New Report Identifies State Policy as the Primary Driver of Rising Electric Bills

November 14, 2025

By Lisa Linowes

Executive Summary

A new white paper written by Lisa Linowes—energy policy analyst and Civilization Works’ Energy and the Environment Director—and released by the Massachusetts-based Fiscal Alliance Foundation finds that the sharp rise in Massachusetts electric bills over the past decade is driven primarily by state-mandated climate and energy programs, not by utility mismanagement. The report, Massachusetts Electric Costs: The Real Source of the Problem, shows that policy surcharges embedded in residential electric rates have quadrupled since 2014—rising from $15 to $59 per month—and now comprise nearly one-third of the typical household bill. During this same period, the average monthly bill climbed from $113 to $204, almost twice the rate of inflation.

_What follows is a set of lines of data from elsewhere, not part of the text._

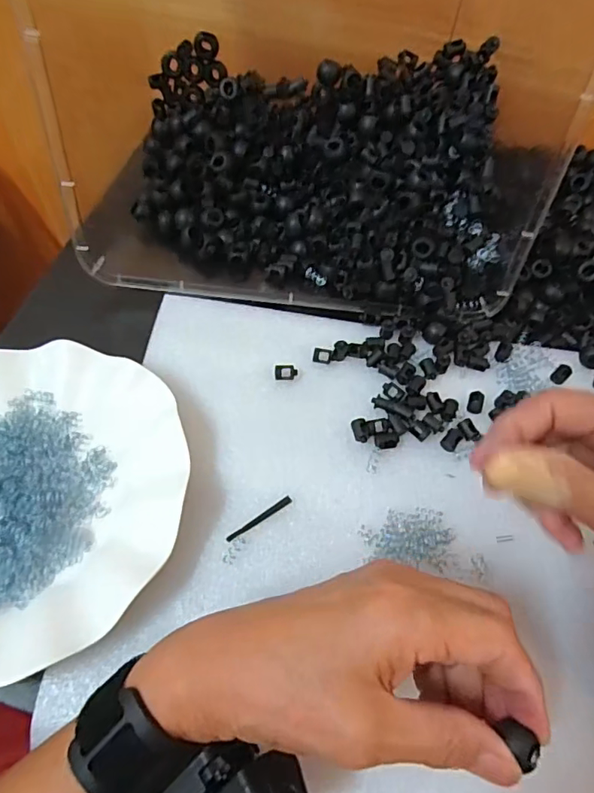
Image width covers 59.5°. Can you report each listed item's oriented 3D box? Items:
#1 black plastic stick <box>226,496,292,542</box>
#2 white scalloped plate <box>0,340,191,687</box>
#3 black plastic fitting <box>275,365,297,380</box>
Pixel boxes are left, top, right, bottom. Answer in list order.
[{"bbox_3d":[-0.021,0.069,0.295,0.042,0.004,0.004,-30,67,-18],"label":"black plastic stick"},{"bbox_3d":[-0.153,0.052,0.286,0.176,0.033,0.177,1,61,-3],"label":"white scalloped plate"},{"bbox_3d":[-0.007,-0.016,0.341,0.015,0.008,0.008,-1,61,-4],"label":"black plastic fitting"}]

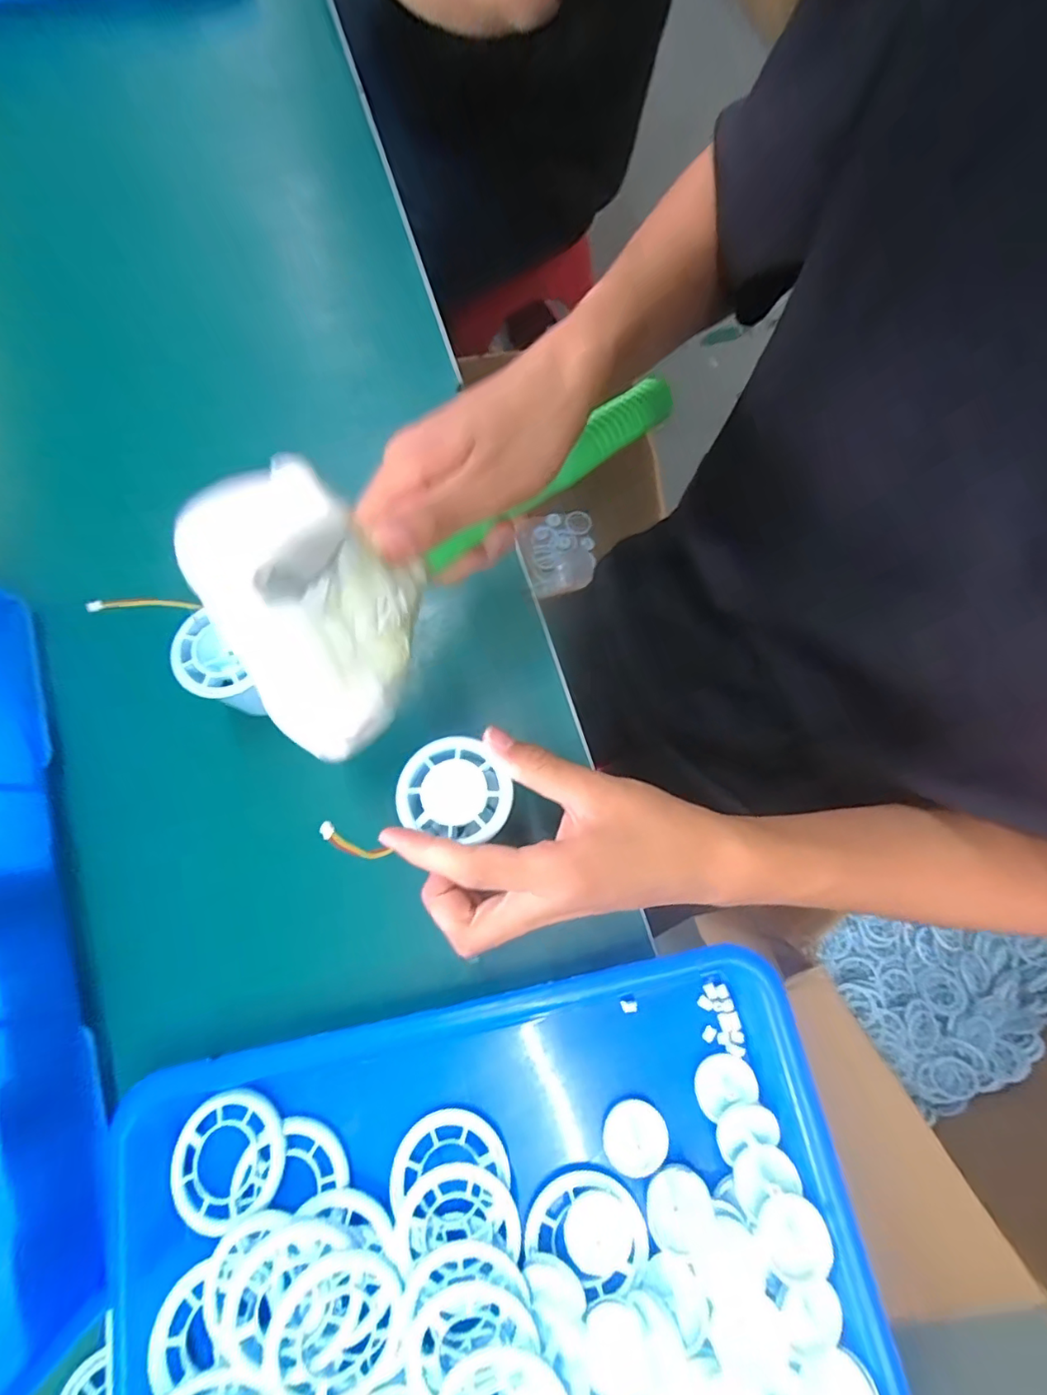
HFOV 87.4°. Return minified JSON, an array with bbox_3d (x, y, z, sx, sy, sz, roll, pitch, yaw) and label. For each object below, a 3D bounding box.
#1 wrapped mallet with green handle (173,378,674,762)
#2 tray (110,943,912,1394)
[{"bbox_3d":[-0.012,-0.108,0.290,0.073,0.102,0.320,37,54,10],"label":"wrapped mallet with green handle"},{"bbox_3d":[-0.013,0.274,0.249,0.331,0.032,0.245,-12,75,-3],"label":"tray"}]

The analysis notes that Massachusetts ratepayers now fund roughly $4.4 billion annually for climate-related programs—including the Renewable Portfolio Standard (RPS), the Regional Greenhouse Gas Initiative (RGGI), Mass Save, and solar incentive programs—yet there is no clear link between these surcharges and measurable carbon-reduction outcomes.

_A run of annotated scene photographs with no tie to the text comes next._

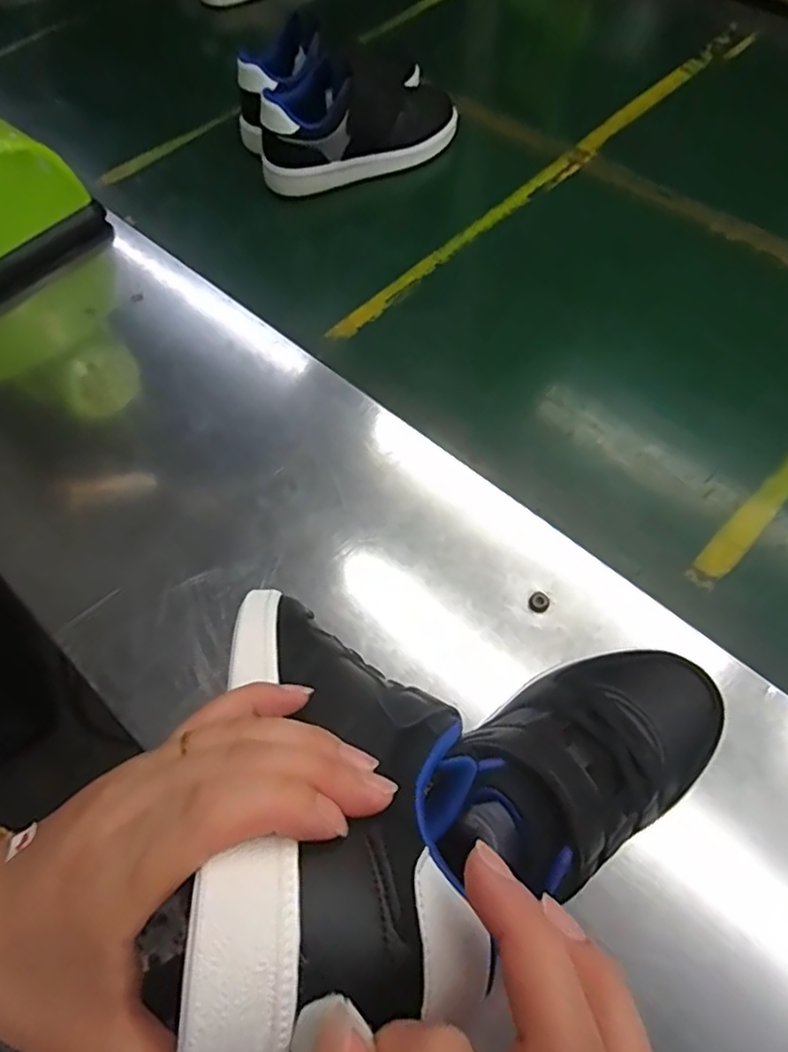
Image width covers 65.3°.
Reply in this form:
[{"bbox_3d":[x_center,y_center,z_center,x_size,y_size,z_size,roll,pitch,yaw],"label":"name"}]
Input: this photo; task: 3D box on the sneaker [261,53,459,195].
[{"bbox_3d":[-0.035,-0.402,0.602,0.207,0.084,0.071,-21,62,-8],"label":"sneaker"}]

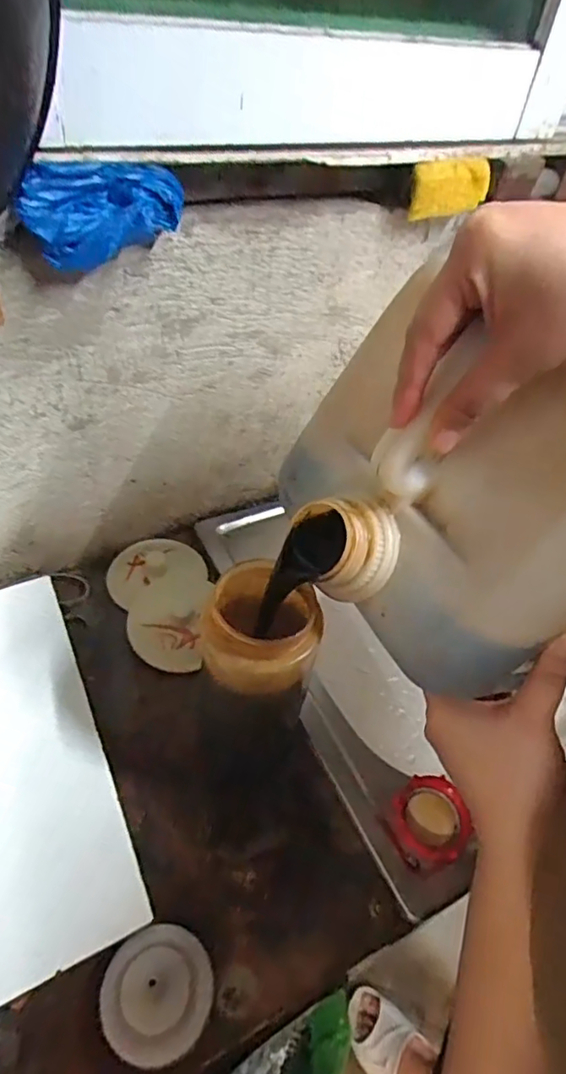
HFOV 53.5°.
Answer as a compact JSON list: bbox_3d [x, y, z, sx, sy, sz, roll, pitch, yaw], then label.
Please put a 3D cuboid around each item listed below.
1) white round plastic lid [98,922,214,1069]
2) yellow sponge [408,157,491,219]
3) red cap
[{"bbox_3d":[-0.072,0.265,0.328,0.060,0.023,0.063,17,48,8],"label":"white round plastic lid"},{"bbox_3d":[0.136,-0.283,0.457,0.072,0.039,0.022,-23,54,-26],"label":"yellow sponge"},{"bbox_3d":[0.111,0.210,0.420,0.053,0.018,0.054,4,47,-4],"label":"red cap"}]

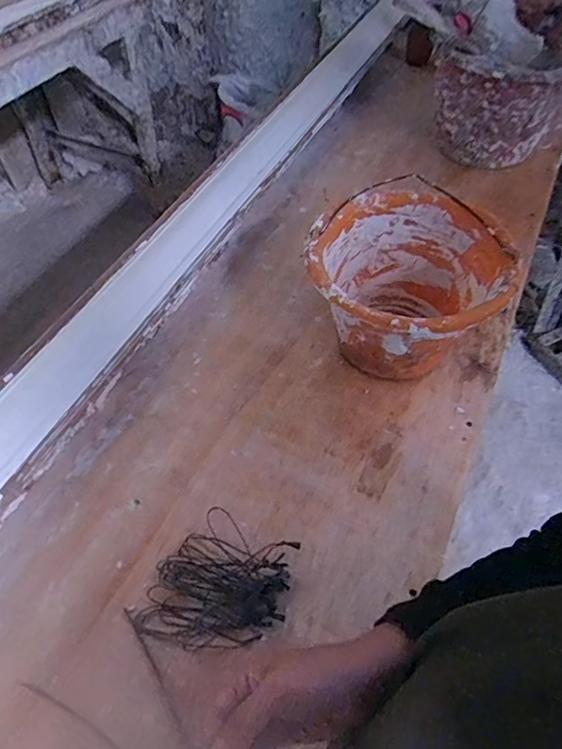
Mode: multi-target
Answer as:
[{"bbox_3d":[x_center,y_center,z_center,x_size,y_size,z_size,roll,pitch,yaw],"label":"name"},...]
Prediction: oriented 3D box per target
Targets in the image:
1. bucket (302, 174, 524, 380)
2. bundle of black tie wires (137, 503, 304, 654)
[{"bbox_3d":[0.163,-0.105,0.702,0.236,0.161,0.247,-1,52,1],"label":"bucket"},{"bbox_3d":[-0.063,0.218,0.553,0.132,0.013,0.126,14,53,12],"label":"bundle of black tie wires"}]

Linowes emphasizes that the analytical model used in the report—tracking program-level surcharges against actual bill impacts and documented emission outcomes—can be applied in other states with aggressive climate-policy frameworks to determine whether similar mandates are major contributors to rising ratepayer costs. The study concludes that meaningful affordability relief in Massachusetts will require legislative reform.